Learning from Nordic Light
The late Spring light flooding the Fjords elongates time. It spreads days out, dreamily long, encouraging a golden reflection. You can dwell on your latitude, the passage of the earth around the sun, the sun through the cosmos and the science of the constellations. Or you can let the light seep into your soul and warm you. This is Nordic Light, the international festival of photography hosted by the charismatic Norwegian artist/photographer Morten Krogvold. If photography is the art of light then, as Nordic Light, it becomes a meditation.
What Krogvold has achieved here is a conversation about the very essence of our human dilemma, the ever growing tension between the experience of a kinetic techno world and the powerful human energies that forge us. He has a gift for bringing the sacred out into the open and revealing it as common sense: a respect for the human experience in its most creative form and an exuberant love for the people who make our world. He knows something and wants to share: our world is our stories and while science and rationality can help us understand our physical world, it is art that helps us relate to the real world. For Krogvold, the creative act is a sacred act, creative work is sacred work and creative people are the shamans. Forget your priests, rabbis and imans, look to your photographers, musicians and writers. This may be an international festival of photography but it transcends to a conversation about who we need to be.
Krogvold invites to Nordic Light a carefully selected crew of rangers, each in the Vanguard of their art, exploring the meaning of life as lived in the white heat of love and the dark horror of post colonial consumer capitalism. Chris Rainier’s prayer to vanishing cultures and Jimmy Nelson’s reframing of the noble savage as modern cultural icon are aligned in a way that reveals the beauty and the tragedy of both journeys. Platon‘s hilarious depiction of the paranoia of power, balanced by his own awareness of the cynical game he is playing, is then placed in harmonious contrast to the young enthusiasm of Cooper & Gorfer. It is a dialog between the now and then that opens up the future as a place of hope: that we can reconnect with our humanity, experience our mutual and passionate love, and get beyond the atrocities of our shared past.
Into this cultural war-zone dances the quiet lonely power of Mack Magagane, insightful, philosophical and gorgeous, his work is a riff on urban dystopia that when seen against a backdrop of Cooper and Gorfer‘s seductive cultural chemistry cements a single view: these guys are young and they see beauty, they see it clearly and they see it as diverse and dynamic. While the older generation is caught in the observations of our damage, the new blood is forging a new world that exists in absence of the previous generation’s cultural psychosis. It was enlightening to see the older photographers engage the new magical realism forged by new talent dragging old paradigms, screaming and kicking, into a modern melange of images that made you see the world in a new and profoundly beautiful light.

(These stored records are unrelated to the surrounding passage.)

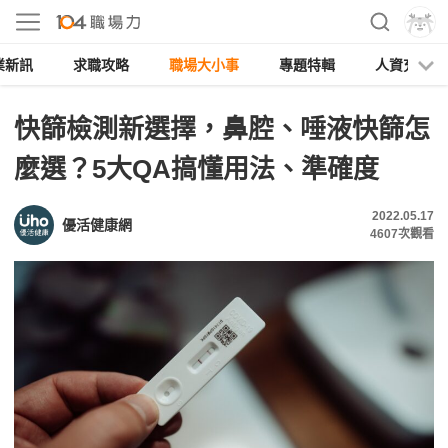
業新訊
求職攻略
職場大小事
專題特輯
人資充電
快篩檢測新選擇，鼻腔、唾液快篩怎
麼選？5大QA搞懂用法、準確度
2022.05.17
優活健康網
4607
次觀看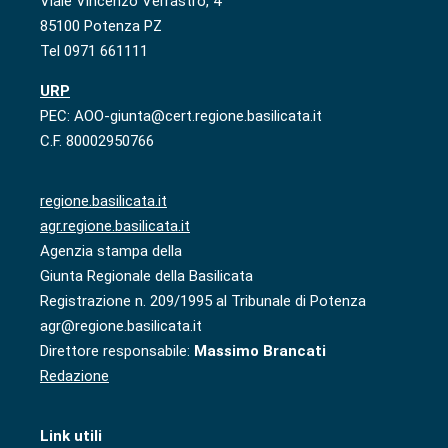
Viale Vincenzo Verrastro, 4
85100 Potenza PZ
Tel 0971 661111
URP
PEC: AOO-giunta@cert.regione.basilicata.it
C.F. 80002950766
regione.basilicata.it
agr.regione.basilicata.it
Agenzia stampa della
Giunta Regionale della Basilicata
Registrazione n. 209/1995 al Tribunale di Potenza
agr@regione.basilicata.it
Direttore responsabile:
Massimo Brancati
Redazione
Link utili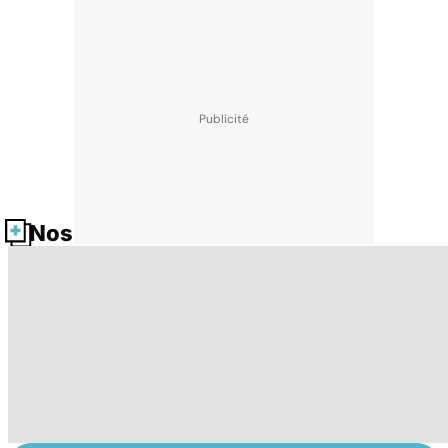
Nos fiches santé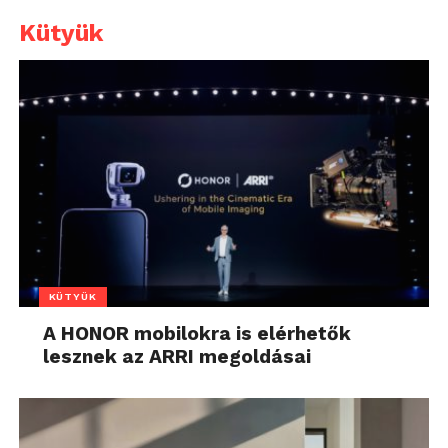
Kütyük
KÜTYÜK
A HONOR mobilokra is elérhetők
lesznek az ARRI megoldásai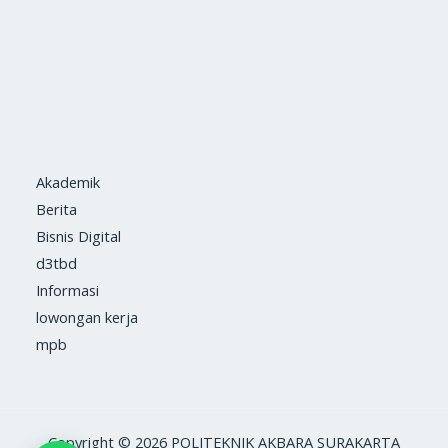
Akademik
Berita
Bisnis Digital
d3tbd
Informasi
lowongan kerja
mpb
Copyright © 2026 POLITEKNIK AKBARA SURAKARTA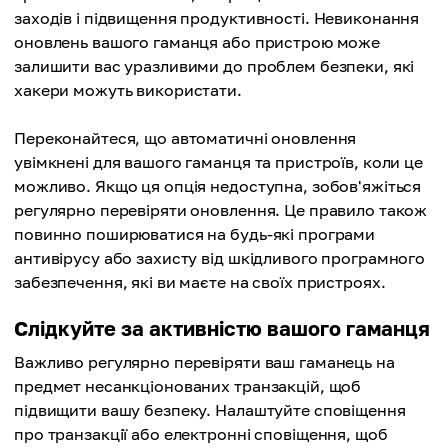
заходів і підвищення продуктивності. Невиконання
оновлень вашого гаманця або пристрою може
залишити вас уразливими до проблем безпеки, які
хакери можуть використати.
Переконайтеся, що автоматичні оновлення
увімкнені для вашого гаманця та пристроїв, коли це
можливо. Якщо ця опція недоступна, зобов'яжіться
регулярно перевіряти оновлення. Це правило також
повинно поширюватися на будь-які програми
антивірусу або захисту від шкідливого програмного
забезпечення, які ви маєте на своїх пристроях.
Слідкуйте за активністю вашого гаманця
Важливо регулярно перевіряти ваш гаманець на
предмет несанкціонованих транзакцій, щоб
підвищити вашу безпеку. Налаштуйте сповіщення
про транзакції або електронні сповіщення, щоб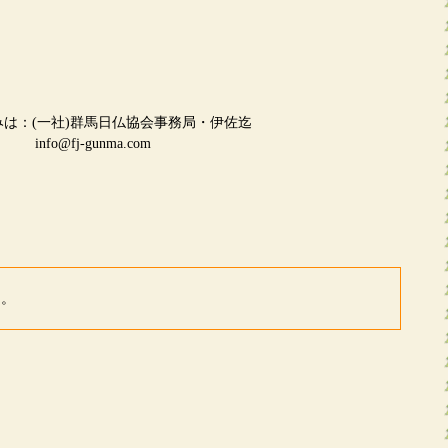
は：(一社)群馬日仏協会事務局・伊佐迄
info@fj-gunma.com
ん。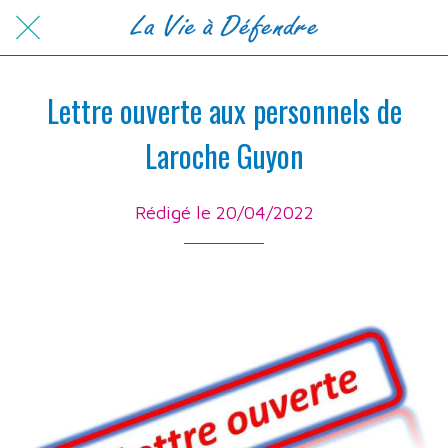
Lettre ouverte aux personnels de
Laroche Guyon
Rédigé le 20/04/2022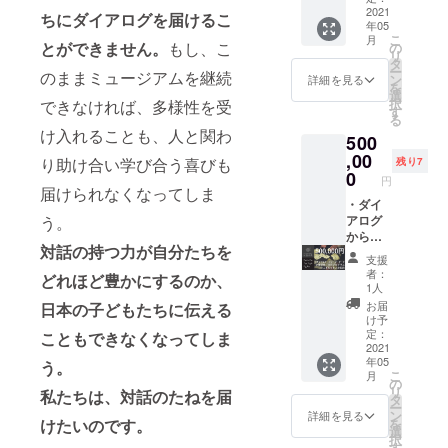
予約が
が広が
ろん、
＝＝＝
お、開
分） ※
京・竹
2021
生）が
いたし
ちにダイアログを届けるこ
確定と
りつつ
お子様
年05
■体験チ
催期限
定員は
芝「対
ご体験
ます。
なりま
ある。
のご参
こ
月
ケット
は1年で
12名で
話の
いただ
とができません。
もし、こ
の
メール
す。 ・
平和へ
加も大
リ
につい
す。
す。２
森」ま
けま
タ
に記載
リター
の思い
歓迎！
ー
のままミュージアムを継続
て 東
グルー
たは大
す。開
ン
された
詳細を見る
ンご購
をコー
みんな
を
京・竹
プに分
阪「対
催時間
選
手順に
入者ご
ラスメ
が「盲
択
できなければ、多様性を受
芝「対
かれて
話のあ
は2時間
す
沿って
本人で
ンバー
点ハン
る
話の
ご体験
る家」
です。
ご体験
なくと
と共に
け入れることも、人と関わ
ター」
500
森」ま
いただ
体験チ
・日程
ご希望
も、ご
広げる
にな
たは大
きま
ケット
,00
につい
日をお
体験は
り助け合い学び合う喜びも
残り7
活動も
り、日
阪「対
す。 ※
50枚
ては、
0
選びい
可能で
精力的
円
常を面
話のあ
日程に
（有効
別途事
届けられなくなってしま
ただ
す。ご
でマ
白くし
る家」
ついて
期限１
・ダイ
務局と
き、
友人や
レーシ
ていく
で開催
はクラ
年間）
アログ
う。
相談に
「チ
知人に
ア、ア
ため
中のプ
ウド
★体験
からの
なりま
ケット
「チ
メリ
に。ひ
対話の持つ力が自分たちを
ログラ
ファン
チケッ
お礼
す。な
コー
ケット
カ、香
支援
やまっ
ムおひ
ディン
トは知
メッ
お、開
ド」を
コー
者：
港など
ちへの
どれほど豊かにするのか、
とつを
グ終了
人や同
セージ
催期限
入力
1人
ド」を
でも演
質問・
ご体験
後、事
僚・ご
・「ダ
は1年で
後、ご
プレゼ
お届
日本の子どもたちに伝える
奏。
相談も
いただ
務局と
友人・
イアロ
す。 ・
予約が
け予
ントと
お待ち
けま
相談に
ご家族
グ・イ
オンラ
定：
確定と
こともできなくなってしま
してお
してお
す。 東
なりま
へのプ
ン・
2021
イン通
なりま
渡しい
りま
年05
京会場
す。な
レゼン
ザ・
う。
話アプ
す。 ・
ただく
す！
こ
月
「対話
お、開
トも可
ダー
リZoom
の
リター
ことも
リ
私たちは、対話のたねを届
の
催期限
能で
ク」企
を使用
タ
ンご購
可能で
ー
森」：
は1年で
す！ ＝
業研
しての
ン
入者ご
詳細を見る
す！ ・
を
けたいのです。
https://t
す。
＝＝＝
修 半
プログ
選
本人で
本チ
択
aiwano
＝ ■体
日プロ
ラムで
す
なくと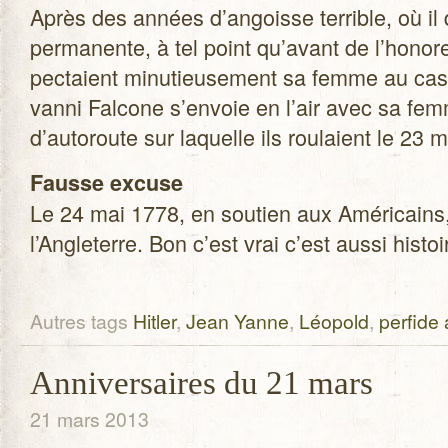
Après des années d’angoisse ter­rible, où il 
per­ma­nente, à tel point qu’avant de l’honor
pec­taient minu­tieu­se­ment sa femme au cas 
vanni Fal­cone s’envoie en l’air avec sa femme
d’autoroute sur laquelle ils rou­laient le 23 
Fausse excuse
Le 24 mai 1778, en sou­tien aux Amé­ri­cains
l’Angleterre. Bon c’est vrai c’est aussi his­t
Autres tags
Hitler
,
Jean Yanne
,
Léopold
,
perfide 
Anniversaires du 21 mars
21 mars 2013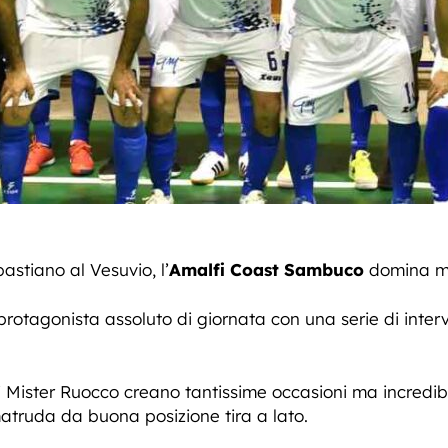
astiano al Vesuvio, l’
Amalfi Coast Sambuco
domina ma
 protagonista assoluto di giornata con una serie di inter
i Mister Ruocco creano tantissime occasioni ma incredib
truda da buona posizione tira a lato.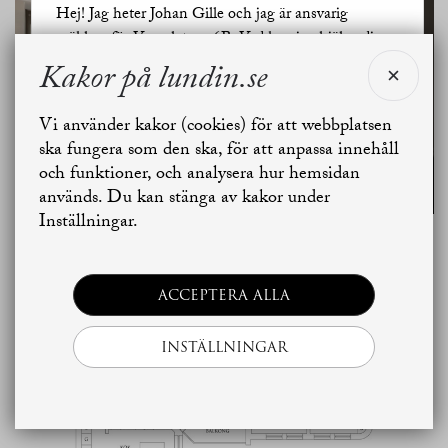
Hej! Jag heter Johan Gille och jag är ansvarig
mäklare för Vasaplatsen 6B. Vad kan jag hjälpa dig
med?
Kakor på lundin.se
SE ALLA
BILDER
Vi använder kakor (cookies) för att webbplatsen
Jag vill sälja
Jag vill boka värdering
ska fungera som den ska, för att anpassa innehåll
och funktioner, och analysera hur hemsidan
används. Du kan stänga av kakor under
Skapa bostadsbevakning
Kontakta mäklaren
Inställningar.
Planritning
ACCEPTERA ALLA
INSTÄLLNINGAR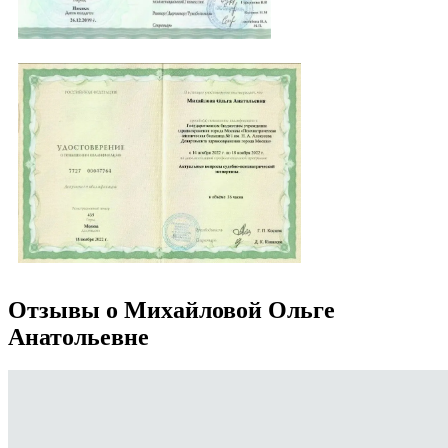
Отзывы о Михайловой Ольге
Анатольевне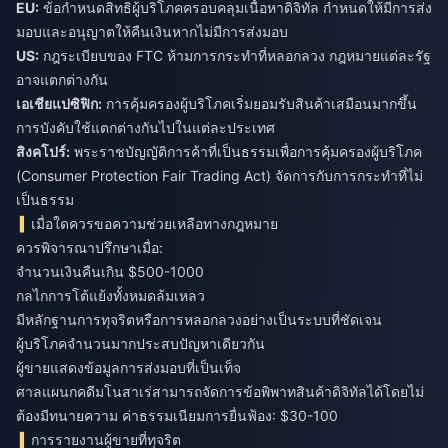
EU:
ข้อกำหนดสิทธิผู้บริโภคครอบคลุมเนื้อหาดิจิทัล กำหนดให้มีการส่ง
มอบและอนุญาตให้คืนเงินหากไม่มีการส่งมอบ
US:
กฎระเบียบของ FTC ห้ามการกระทำที่หลอกลวง กฎหมายแต่ละรัฐ
อาจแตกต่างกัน
เอเชียแปซิฟิก:
การคุ้มครองผู้บริโภคเริ่มยอมรับสินค้าเสมือนมากขึ้น
การบังคับใช้แตกต่างกันไปในแต่ละประเทศ
สิงคโปร์:
พระราชบัญญัติการค้าที่เป็นธรรมเพื่อการคุ้มครองผู้บริโภค
(Consumer Protection Fair Trading Act) จัดการกับการกระทำที่ไม่
เป็นธรรม
เมื่อใดควรขอความช่วยเหลือทางกฎหมาย
ควรพิจารณาปรึกษาเมื่อ:
จำนวนเงินคืนเกิน $500-1000
กลไกการโต้แย้งทั้งหมดล้มเหลว
มีหลักฐานการทุจริตหรือการหลอกลวงอย่างเป็นระบบที่ชัดเจน
ผู้บริโภคจำนวนมากประสบปัญหาเดียวกัน
ผู้ขายแสดงข้อมูลการส่งมอบที่เป็นเท็จ
ศาลแผนกคดีมโนสาเร่สามารถจัดการข้อพิพาทสินค้าดิจิทัลได้โดยไม่
ต้องมีทนายความ ค่าธรรมเนียมการยื่นฟ้อง: $30-100
การรายงานผู้ขายที่ทุจริต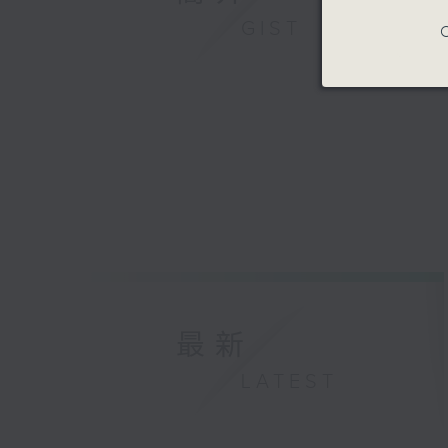
Xuefei Ya
GIST
C
John Wil
Excerpts
Los Ange
Gustavo 
最新
LATEST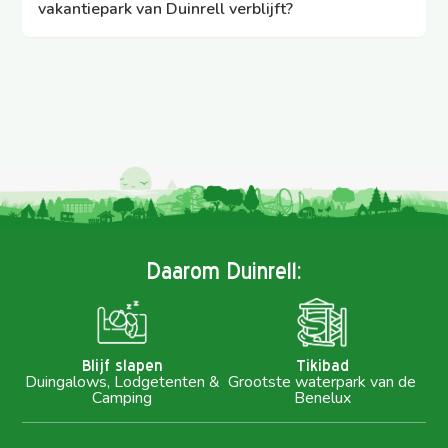
openingstijden.
vakantiepark van Duinrell verblijft?
Afhankelijk van je gekozen accommodatie en
verblijfsduur heb je een aantal keer gratis of met
scherpe korting toegang tot het Tikibad.
Daarom Duinrell:
Blijf slapen
Tikibad
Duingalows, Lodgetenten &
Grootste waterpark van de
Camping
Benelux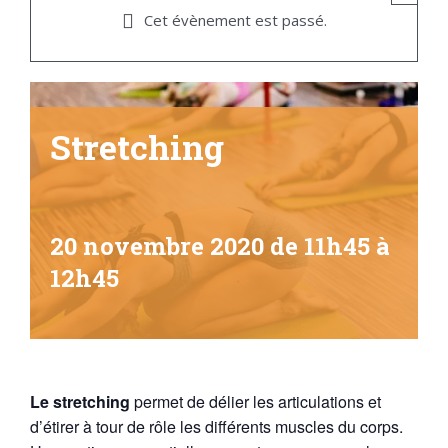
Cet évènement est passé.
Stretching
20 novembre 2020 de 11h45
à
12h45
Le stretching
permet de délier les articulations et
d’étirer à tour de rôle les différents muscles du corps.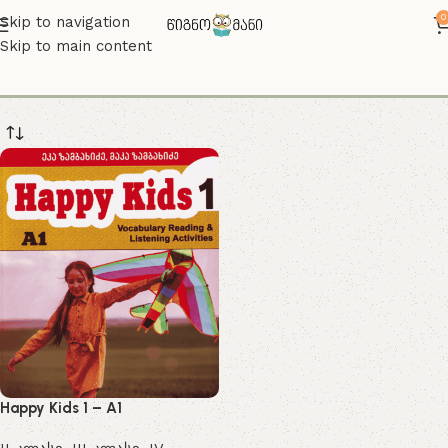
0
Skip to navigation
Skip to main content
ა1
Happy Kids 1 – A1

The center of this vortex is Morten Krogvold who, as the festival wound down, took us on a boat trip to a distant and isolated island, surrounded by the power of the North Sea, once home to a community that was devastated many times by cold tsunamis and raging hurricanes. At the center of the island was a wooden chapel that leaked light into its shadowy confessional space. In its Nordic Light he created a portrait of Magagane, elegant and isolated in a place as far away from his home town of Johannesburg as one could ever imagine. One could not help but feel a profound awareness, that in this single creative moment, a dialog between then and now, was somehow progressed. The sitter offered beauty, the photographer offered prayer.
So what do we learn from the warm Nordic Light? Why were we there?
South Africa, The United States, Great Britain, Sweden, Norway, Germany and many other nations were represented here. But none of those labels helped us define the community that Nordic Light gathers. It is a community of awareness, a group of people who are are part of a new enlightenment that is being led by young indigenous creative people, able to locate in the modern world the value of the old and who use digital technology for analog ends: saving our world from ourselves and reminding us that we are sustained not only by food and water but by the provocations of shared narrative.